▶ _Passage shown_:
The object of this study was to assess outcomes after surgery for recurrent intracranial glioma.

Methods

The authors retrospectively reviewed cases involving adult patients with intracranial glioma patients undergoing initial surgery (biopsy or resection) and one or more additional surgeries at their institution.

Results

A total of 323 operations were performed in 131 patients. The median survival was 76 months after first surgery, 36 months after second, 24 months after third, and 26.5 months after 4 or more surgeries. The overall complication rate was 12.8% after first surgery, 27.0% after second (OR 2.52, p = 0.0068), 22.0% after third (OR 1.92, not statistically significant [NS]), and 22.2% after 4 or more (OR 1.95, NS). Neurological complications occurred in 4.8% of patients at first surgery, 12.1% at second (OR 2.7, p = 0.0437), 8.2% at third (OR 1.75, NS), and 11.1% at 4 or more surgeries (OR 2.4583, NS). Regional complications occurred in 6.2% after first surgery, 9.9% after second surgery (OR 2.30, p = 0.095), 13.7% after third surgery (OR 3.31, p = 0.015), and 22.2% after 4 or more surgeries (OR 5.95, p = 0.056). Systemic complications occurred in 3.2% after first surgery, in 7.3% after second surgery (OR 2.3, p = 0.NS), in 4.1% after third surgery (OR 1.3, NS), and 0% after 4 or more surgeries. Reduction in Karnofsky Performance Status score occurred in 0% after first surgery, 8.1% after second surgery (OR 3.13, p = 0.0018), 10.2% after third surgery (OR 5.52, p < 0.0001), and 11.1% after 4 or more surgeries (OR 1.037, NS).

▶ _Things to do_:
**A.** Answer these questions from the glioma surgery study:
(i) How many operations were performed, and in how many patients?
(ii) What was the median survival after first surgery?
(iii) What was the overall complication rate after second surgery?
**B.** Reproduce the glioma surgery study word for word, from "The object of" to "at their institution.".
The rows that come next have nothing to do with the glioma surgery study.

▶ _Record set_:
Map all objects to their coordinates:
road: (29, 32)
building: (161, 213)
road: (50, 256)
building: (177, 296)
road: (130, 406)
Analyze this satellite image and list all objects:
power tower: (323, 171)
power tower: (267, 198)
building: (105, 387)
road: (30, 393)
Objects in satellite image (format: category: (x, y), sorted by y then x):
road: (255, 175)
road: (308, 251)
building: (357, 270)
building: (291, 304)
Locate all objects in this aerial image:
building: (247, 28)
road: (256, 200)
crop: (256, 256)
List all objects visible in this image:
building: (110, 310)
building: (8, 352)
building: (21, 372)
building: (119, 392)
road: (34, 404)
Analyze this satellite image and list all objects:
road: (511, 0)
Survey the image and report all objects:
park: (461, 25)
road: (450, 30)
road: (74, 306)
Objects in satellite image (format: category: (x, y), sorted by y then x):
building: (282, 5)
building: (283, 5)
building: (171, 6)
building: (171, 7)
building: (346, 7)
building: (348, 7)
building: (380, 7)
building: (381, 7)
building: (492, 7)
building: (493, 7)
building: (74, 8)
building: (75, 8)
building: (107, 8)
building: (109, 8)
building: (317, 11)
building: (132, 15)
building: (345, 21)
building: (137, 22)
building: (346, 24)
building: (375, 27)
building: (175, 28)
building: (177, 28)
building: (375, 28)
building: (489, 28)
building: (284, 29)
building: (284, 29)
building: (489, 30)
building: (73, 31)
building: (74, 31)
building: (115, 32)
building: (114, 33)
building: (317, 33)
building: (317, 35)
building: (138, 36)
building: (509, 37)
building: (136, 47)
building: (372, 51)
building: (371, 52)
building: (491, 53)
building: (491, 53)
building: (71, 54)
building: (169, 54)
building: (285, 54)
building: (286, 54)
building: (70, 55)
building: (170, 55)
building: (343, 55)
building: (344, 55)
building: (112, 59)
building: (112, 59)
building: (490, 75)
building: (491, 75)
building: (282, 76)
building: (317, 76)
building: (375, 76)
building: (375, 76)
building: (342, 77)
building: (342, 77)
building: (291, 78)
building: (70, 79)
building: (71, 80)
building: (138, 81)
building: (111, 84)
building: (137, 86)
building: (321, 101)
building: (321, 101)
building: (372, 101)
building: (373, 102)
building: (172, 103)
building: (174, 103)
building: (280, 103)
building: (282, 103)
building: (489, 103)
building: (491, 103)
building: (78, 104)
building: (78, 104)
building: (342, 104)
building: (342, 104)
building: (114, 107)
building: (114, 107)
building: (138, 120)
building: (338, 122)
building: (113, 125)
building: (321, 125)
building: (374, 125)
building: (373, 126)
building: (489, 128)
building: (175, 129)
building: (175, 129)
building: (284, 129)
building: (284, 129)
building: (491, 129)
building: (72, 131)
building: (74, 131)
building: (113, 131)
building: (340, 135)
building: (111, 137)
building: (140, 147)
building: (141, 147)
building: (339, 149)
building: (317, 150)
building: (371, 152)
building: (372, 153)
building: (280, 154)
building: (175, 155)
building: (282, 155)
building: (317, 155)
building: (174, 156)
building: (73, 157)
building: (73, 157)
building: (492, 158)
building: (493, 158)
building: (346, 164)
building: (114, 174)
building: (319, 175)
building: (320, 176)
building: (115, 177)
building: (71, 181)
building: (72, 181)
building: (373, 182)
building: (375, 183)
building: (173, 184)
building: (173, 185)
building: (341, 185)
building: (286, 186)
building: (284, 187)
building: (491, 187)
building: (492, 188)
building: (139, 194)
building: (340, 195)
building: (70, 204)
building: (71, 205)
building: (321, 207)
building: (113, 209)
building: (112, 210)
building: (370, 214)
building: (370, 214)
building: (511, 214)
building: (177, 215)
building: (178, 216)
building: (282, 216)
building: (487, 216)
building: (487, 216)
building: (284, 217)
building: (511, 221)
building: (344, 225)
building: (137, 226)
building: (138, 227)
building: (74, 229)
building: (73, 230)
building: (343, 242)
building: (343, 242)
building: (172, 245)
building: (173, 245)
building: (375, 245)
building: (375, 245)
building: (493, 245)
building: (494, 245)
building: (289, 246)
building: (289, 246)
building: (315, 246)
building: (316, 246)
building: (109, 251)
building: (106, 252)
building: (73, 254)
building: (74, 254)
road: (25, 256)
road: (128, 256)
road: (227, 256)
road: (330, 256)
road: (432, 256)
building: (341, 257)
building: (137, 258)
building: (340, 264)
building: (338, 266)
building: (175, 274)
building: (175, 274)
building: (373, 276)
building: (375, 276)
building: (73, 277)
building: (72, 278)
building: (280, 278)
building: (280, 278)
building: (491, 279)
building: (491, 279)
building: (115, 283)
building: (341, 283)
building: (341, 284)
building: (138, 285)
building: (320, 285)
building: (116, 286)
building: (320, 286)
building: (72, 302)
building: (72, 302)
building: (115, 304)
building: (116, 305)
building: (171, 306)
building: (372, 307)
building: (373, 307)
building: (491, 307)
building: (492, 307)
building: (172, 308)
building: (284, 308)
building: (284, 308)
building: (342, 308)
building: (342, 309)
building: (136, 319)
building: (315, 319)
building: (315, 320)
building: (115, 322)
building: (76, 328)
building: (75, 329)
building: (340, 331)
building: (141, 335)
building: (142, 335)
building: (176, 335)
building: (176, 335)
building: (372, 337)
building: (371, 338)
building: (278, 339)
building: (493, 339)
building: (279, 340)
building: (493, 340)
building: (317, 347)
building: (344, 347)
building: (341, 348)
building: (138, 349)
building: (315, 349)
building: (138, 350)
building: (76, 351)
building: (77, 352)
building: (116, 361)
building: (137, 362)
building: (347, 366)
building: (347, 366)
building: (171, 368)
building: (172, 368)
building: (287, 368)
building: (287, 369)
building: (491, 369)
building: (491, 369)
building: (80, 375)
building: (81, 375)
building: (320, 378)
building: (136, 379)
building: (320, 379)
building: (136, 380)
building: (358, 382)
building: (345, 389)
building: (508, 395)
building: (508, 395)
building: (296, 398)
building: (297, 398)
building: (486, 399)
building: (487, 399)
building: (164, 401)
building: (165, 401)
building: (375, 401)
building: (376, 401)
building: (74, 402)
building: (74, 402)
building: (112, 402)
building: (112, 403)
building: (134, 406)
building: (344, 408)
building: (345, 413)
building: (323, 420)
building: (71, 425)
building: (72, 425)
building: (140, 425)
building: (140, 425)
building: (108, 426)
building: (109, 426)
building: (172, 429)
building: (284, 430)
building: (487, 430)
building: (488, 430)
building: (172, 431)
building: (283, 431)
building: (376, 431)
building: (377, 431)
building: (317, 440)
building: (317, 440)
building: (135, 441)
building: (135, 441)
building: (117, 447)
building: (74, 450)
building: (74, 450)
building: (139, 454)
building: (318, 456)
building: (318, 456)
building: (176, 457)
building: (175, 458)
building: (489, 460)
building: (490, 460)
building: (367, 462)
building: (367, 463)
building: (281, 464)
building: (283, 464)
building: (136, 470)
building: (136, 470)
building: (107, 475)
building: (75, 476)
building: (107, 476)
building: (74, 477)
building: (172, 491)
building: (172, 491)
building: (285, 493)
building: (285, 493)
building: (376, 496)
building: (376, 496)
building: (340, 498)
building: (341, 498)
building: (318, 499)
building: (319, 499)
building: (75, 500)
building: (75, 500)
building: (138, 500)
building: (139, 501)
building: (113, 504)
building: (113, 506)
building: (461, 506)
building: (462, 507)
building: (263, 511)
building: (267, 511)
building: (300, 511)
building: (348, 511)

▶ _Answers by task_:
**A.**
(i) 323 operations in 131 patients.
(ii) 76 months.
(iii) 27.0%.

**B.**
The object of this study was to assess outcomes after surgery for recurrent intracranial glioma.

Methods

The authors retrospectively reviewed cases involving adult patients with intracranial glioma patients undergoing initial surgery (biopsy or resection) and one or more additional surgeries at their institution.